What matters is the consequence of being wrong at this specific point in the user's experience. An incomplete answer that sounds authoritative is worse than multiple options that require more effort.

How this changed my process

Once I started defining decision surfaces explicitly, the dynamics of product development shifted in ways I didn't fully anticipate.

Conversations with stakeholders became dramatically more specific. Instead of debating whether our AI was "good enough" or "ready to ship," we evaluated whether it behaved correctly at particular decision points. When someone raised a concern about the search feature, we could trace it back to the synthesis decision surface and ask whether our criteria needed adjustment. We weren't arguing about AI quality in the abstract—we were debugging specific judgment calls.

Testing became clearer because QA could validate agreed-upon behavior. For the search feature, we wrote test cases specifically for the boundary between synthesis and exploration: "Given conflicting sources, the system shows ranked results" or "Given consistent factual sources with no qualifiers, the system presents synthesis." When a test failed, it revealed genuine misalignment rather than hidden assumptions.

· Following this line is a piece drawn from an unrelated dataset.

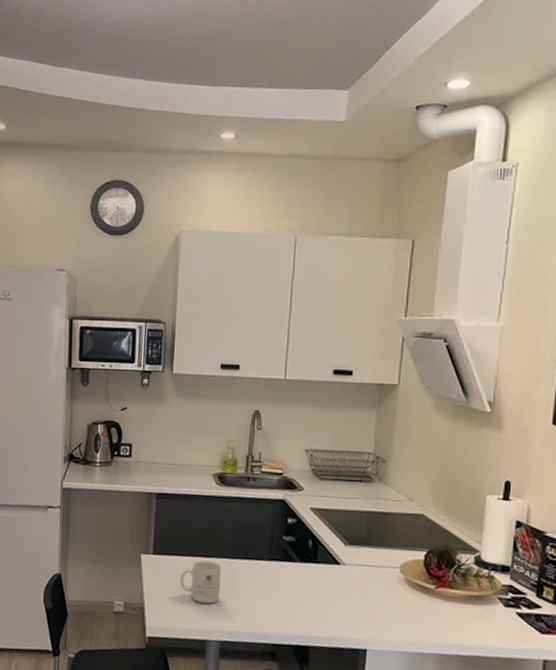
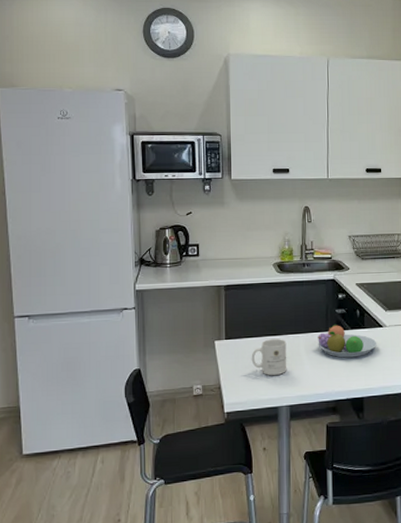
fruit bowl: none [258,553,332,597] -> present [318,324,377,358]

Design decisions gained grounding in explicit reasoning. When our designer asked "Should we show a summary or a list here?" we could answer by referring back to our decision surface criteria rather than debating what felt right in the mockup. The criteria became shared language between PM, design, and engineering.

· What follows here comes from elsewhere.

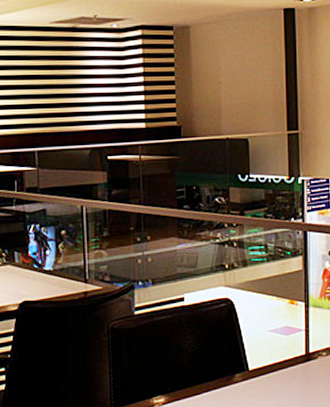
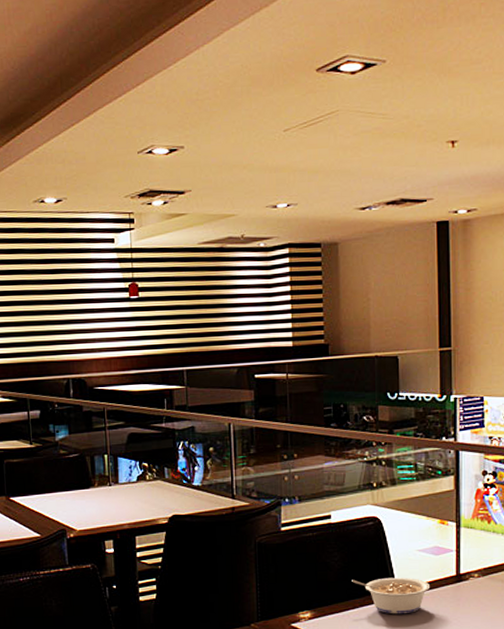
legume: none [205,358,281,396] -> present [352,577,431,615]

Perhaps most importantly, risk discussions started happening during planning instead of later in the development cycle. We could ask upfront "Should the system ever synthesize policy information, given that policies often have exceptions?" and make deliberate choices about when to use synthesis versus exploration.

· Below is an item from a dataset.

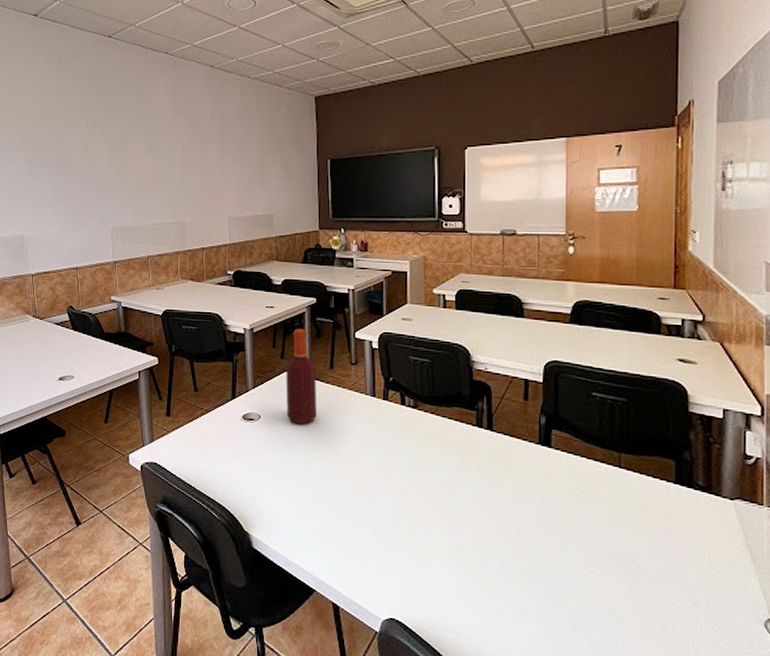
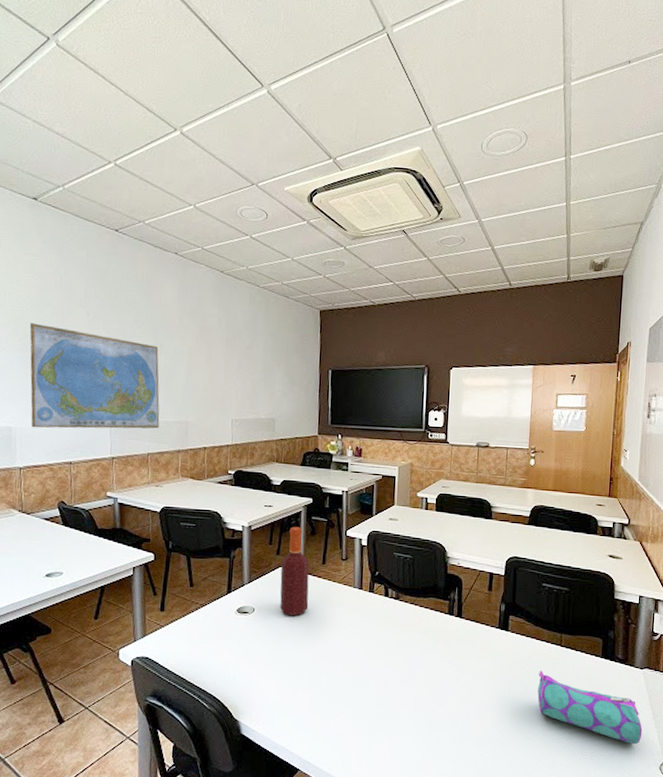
world map: none [35,134,158,236] -> present [29,322,160,429]
pencil case: none [593,495,738,594] -> present [537,670,643,745]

The AI didn't become more accurate. The product became more predictable, and that predictability is what built trust.

What I'd tell my past self

If I could go back to that search feature, here's what I'd do differently.

I'd map the decision surfaces before writing a single user story. I'd sit with the team and identify every point where the system makes a judgment that affects user behavior. For the search feature, I'd have identified that synthesis-versus-exploration decision as the highest-stakes surface and specified it explicitly before anyone wrote code.

I'd define our tolerance for uncertainty at each surface, and I'd make those definitions concrete. Instead of "show results when confidence is low," I'd write "default to ranked results for any query about policies, procedures, or decisions that might have exceptions or require context."

I'd make the criteria reviewable by the entire team, not just keep them in my head or buried in a planning doc. Decision surfaces aren't just for the PM to think about. They should be explicit enough that when engineering implements the feature, they understand not just what to build but how it should behave at critical moments.

Finally, I'd test the boundaries, not just the happy paths. Once we defined when synthesis was appropriate, I'd make sure we tested edge cases where the system should hold back. Those boundaries—where the system stays in exploratory mode despite having relevant information—matter more than perfect performance in obvious cases. That's where users lose or gain trust.

The real problem wasn't model performance

Looking back at that search feature and similar projects, I realize the AI models worked fine. They did exactly what they were trained to do. The problem was that I'd been specifying features without specifying their judgment.

AI systems rarely fail because they produce incorrect outputs. They fail because probabilistic behavior appears in parts of the experience where users expect certainty. A summary can be factually accurate but inappropriately authoritative given the nature of the information.

If you don't explicitly decide where uncertainty is acceptable, the system will make that decision for you. And it will make it implicitly, inconsistently, and often at the worst possible moment.

Decision surfaces gave me a way to make those tradeoffs visible, reviewable, and intentional before products shipped. They're the difference between impressive demos and products users actually trust.